Shlomi, having been asked by his friend why his father is so quiet, is acutely aware that something is amiss with Menashe. At school, Shlomi is embarrassed when a cruel student passes around a note claiming that Menashe is “crazy.”

In desperation, Daphna appears before a military board to request a deferment for him from reserve duty. She explains he’s a pale imitation of his former strong and charismatic self. Daphna, in a subsequent scene, pours out her heart to a girlfriend, confessing her marriage is bereft of intimacy.

Unable to extricate himself from his misery, Menashe is suicidal and twice tries to kill himself.

Amos Tamam

Three-quarters of the way through the film, Menashe appears to be getting better. Lying in bed with Daphna, he assures her that she and Shlomi mean everything to him. As he and Shlomi wash his truck, Menashe playfully horses around with him, planting a kiss on his cheek.

Yet minutes later, the upbeat mood turns abruptly grim when Menashe finds a letter he is not supposed to read.

The film takes place in the weeks leading up to the 1973 Yom Kippur War.

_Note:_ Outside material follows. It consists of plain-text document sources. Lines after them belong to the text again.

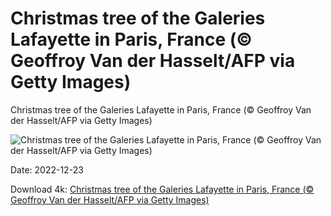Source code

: # Christmas tree of the Galeries Lafayette in Paris, France (© Geoffroy Van der Hasselt/AFP via Getty Images)

Christmas tree of the Galeries Lafayette in Paris, France (© Geoffroy Van der Hasselt/AFP via Getty Images)

![Christmas tree of the Galeries Lafayette in Paris, France (© Geoffroy Van der Hasselt/AFP via Getty Images)](https://bing.com/th?id=OHR.TreeGaleriesLafayette_EN-US9731347729_UHD.jpg&w=1024&h=576)

Date: 2022-12-23

Download 4k: [Christmas tree of the Galeries Lafayette in Paris, France (© Geoffroy Van der Hasselt/AFP via Getty Images)](https://bing.com/th?id=OHR.TreeGaleriesLafayette_EN-US9731347729_UHD.jpg)

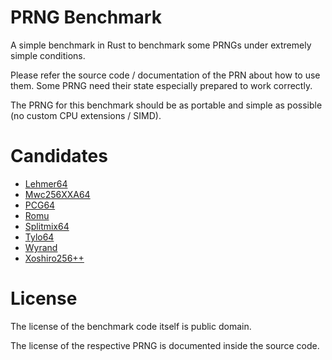 # PRNG Benchmark

A simple benchmark in Rust to benchmark some PRNGs under extremely simple conditions.

Please refer the source code / documentation of the PRN about how to use them.
Some PRNG need their state especially prepared to work correctly.

The PRNG for this benchmark should be as portable and simple as possible (no custom CPU extensions / SIMD).

# Candidates

* [Lehmer64](https://lemire.me/blog/2019/03/19/the-fastest-conventional-random-number-generator-that-can-pass-big-crush/)
* [Mwc256XXA64](https://github.com/tkaitchuck/Mwc256XXA64)
* [PCG64](https://www.pcg-random.org/)
* [Romu](https://www.romu-random.org/)
* [Splitmix64](https://prng.di.unimi.it/splitmix64.c)
* [Tylo64](https://github.com/numpy/numpy/issues/16313#issuecomment-641897028)
* [Wyrand](https://github.com/wangyi-fudan/wyhash)
* [Xoshiro256++](https://prng.di.unimi.it/)

# License

The license of the benchmark code itself is public domain.

The license of the respective PRNG is documented inside the source code.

Moshe Dayan, the defence minister, delivers an optimistic appraisal on the current military situation, and a radio broadcast reports that 12 Syrian MIGs have been shot down in a dog fight by the Israeli Air Force.

News of the new war breaks out as Menashe leaves a synagogue. Once again, he is ready to serve his country, his medical condition notwithstanding. Daphna begs him to wait until he is officially called up for duty.

Although Beneath the Silence ends on an uncertain note, it underscores the point that some soldiers are deeply affected by their experiences in combat.